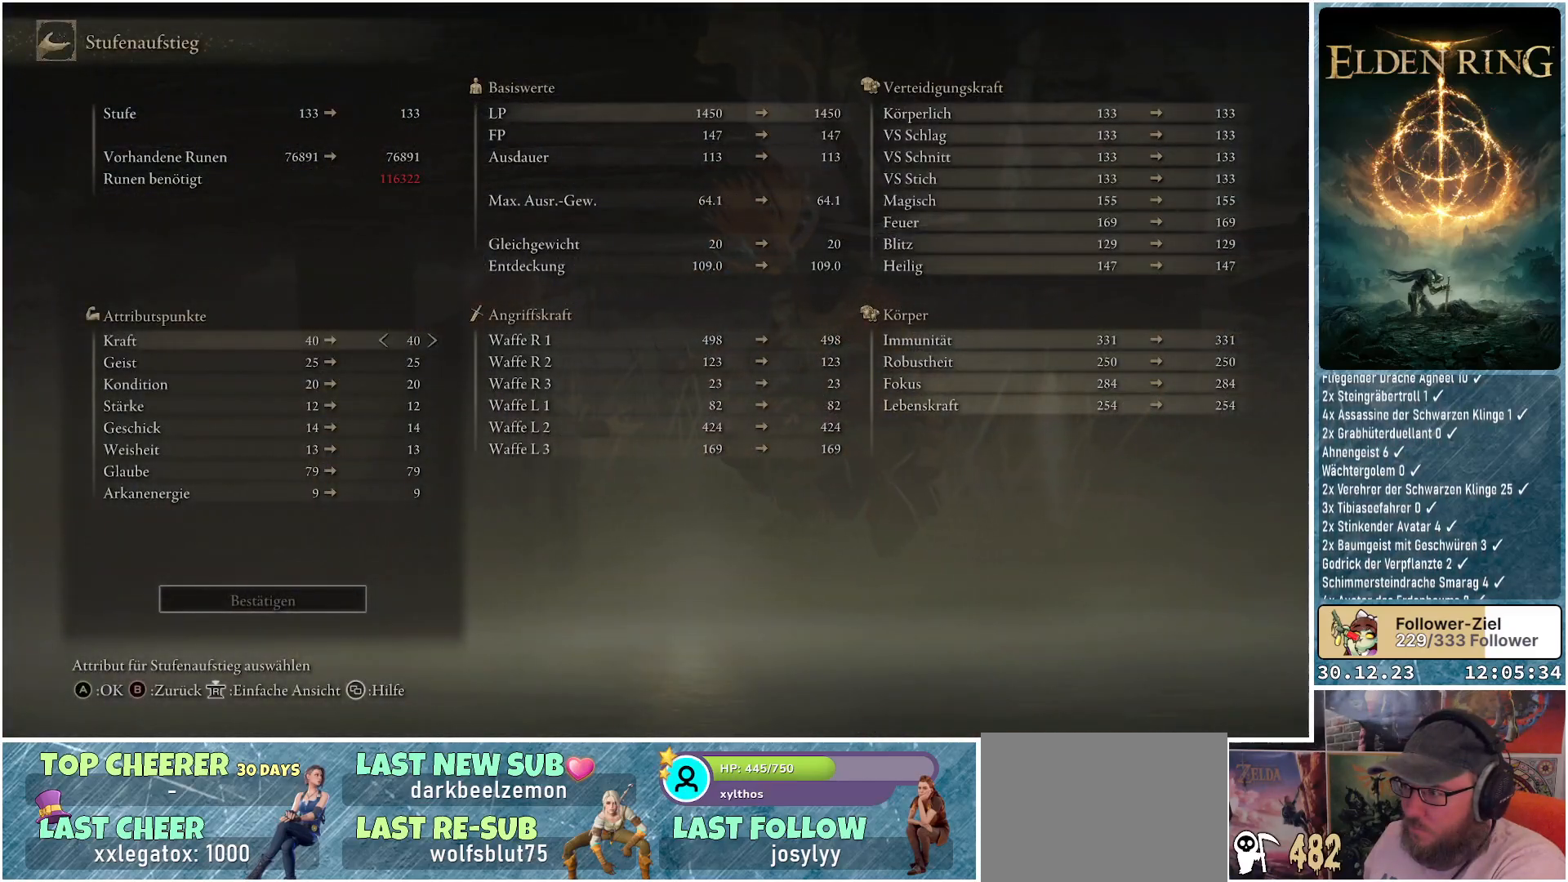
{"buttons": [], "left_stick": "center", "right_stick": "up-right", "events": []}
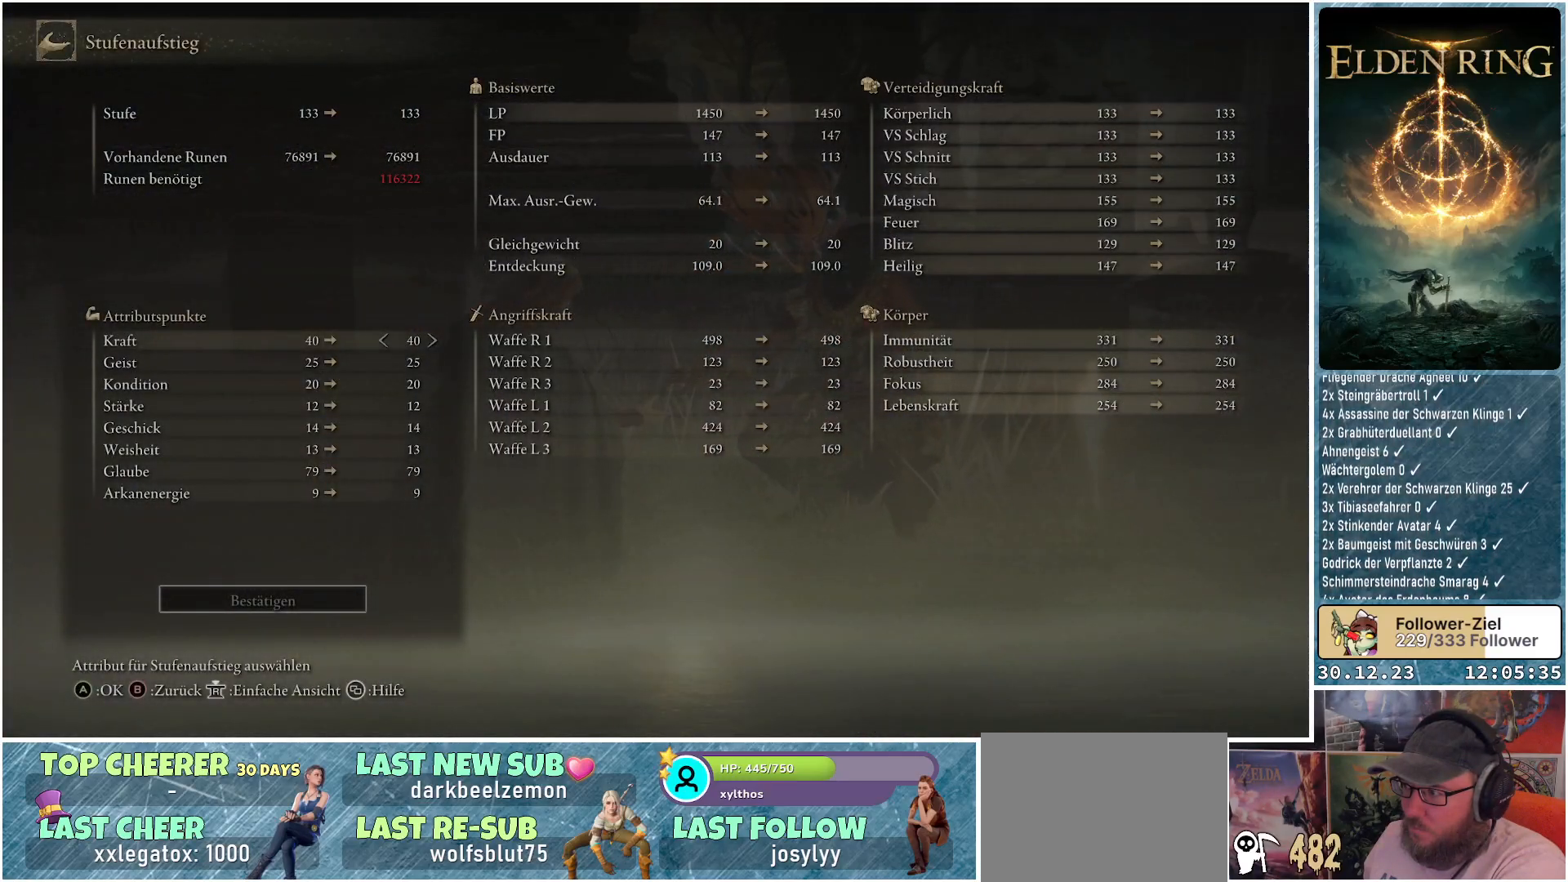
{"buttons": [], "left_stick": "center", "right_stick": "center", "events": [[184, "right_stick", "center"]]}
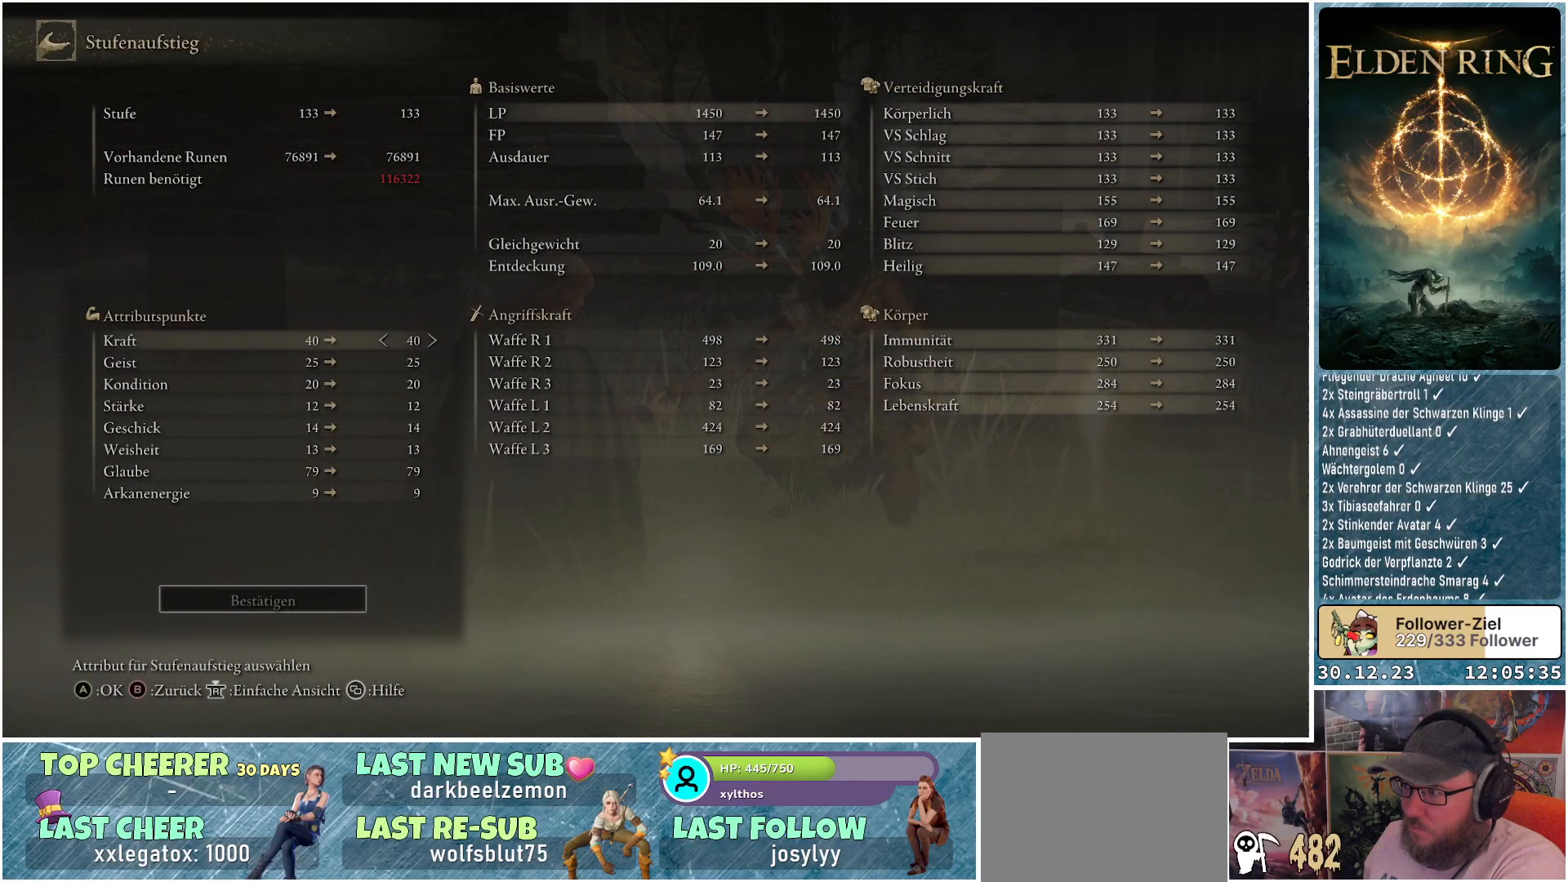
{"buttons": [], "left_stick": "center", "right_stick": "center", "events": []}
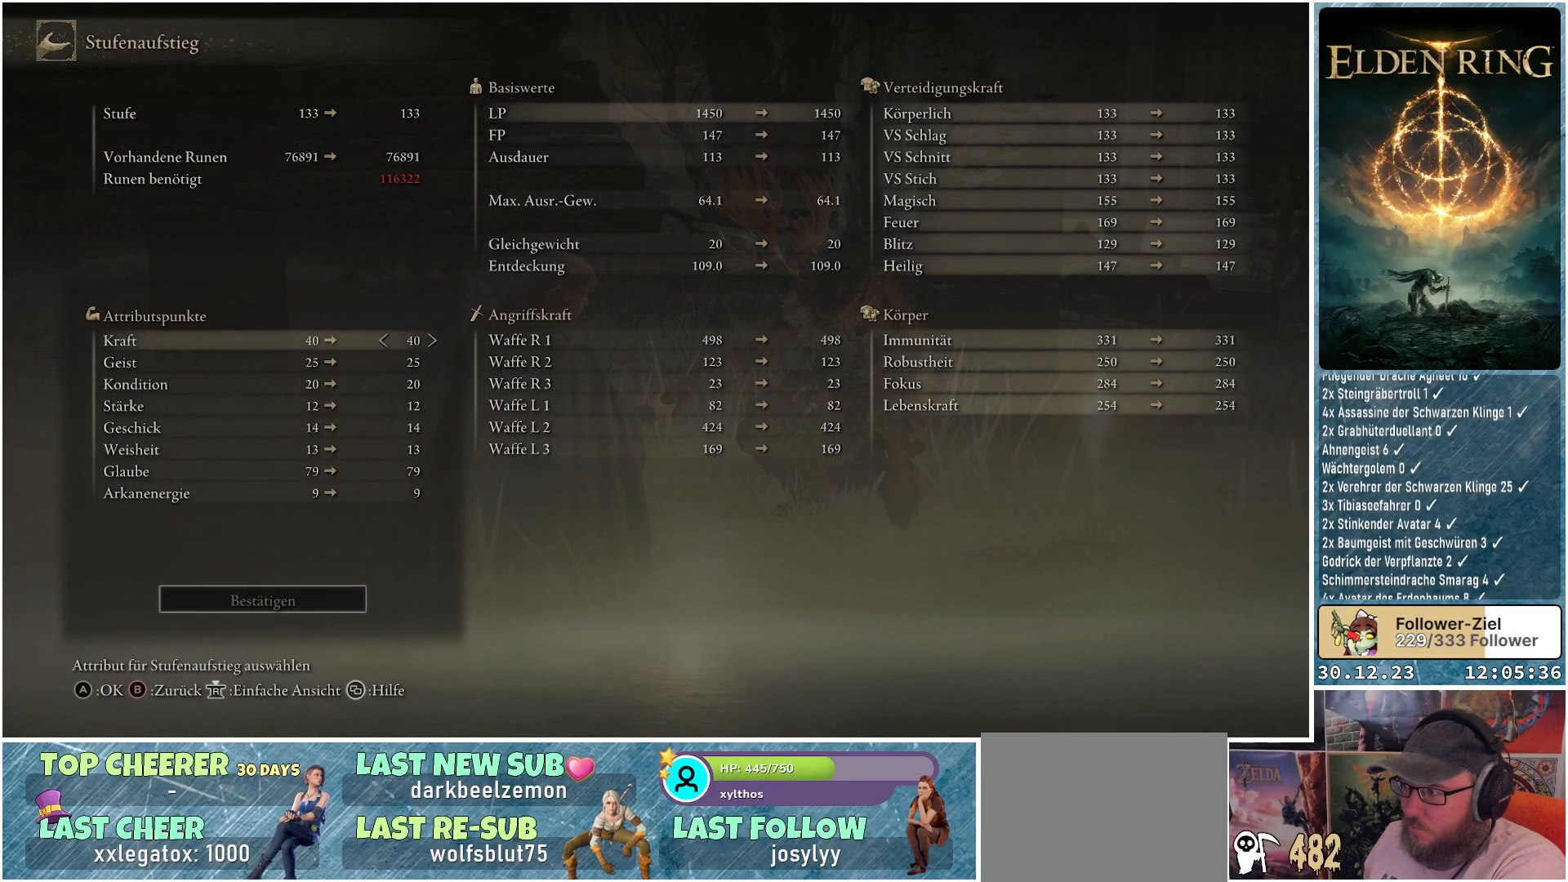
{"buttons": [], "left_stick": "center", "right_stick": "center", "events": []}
********
What is required:
Exactly as written above, print every line of the data but not its pictures.

Written solution:
{"buttons": [], "left_stick": "center", "right_stick": "up-right", "events": []}
{"buttons": [], "left_stick": "center", "right_stick": "center", "events": [[184, "right_stick", "center"]]}
{"buttons": [], "left_stick": "center", "right_stick": "center", "events": []}
{"buttons": [], "left_stick": "center", "right_stick": "center", "events": []}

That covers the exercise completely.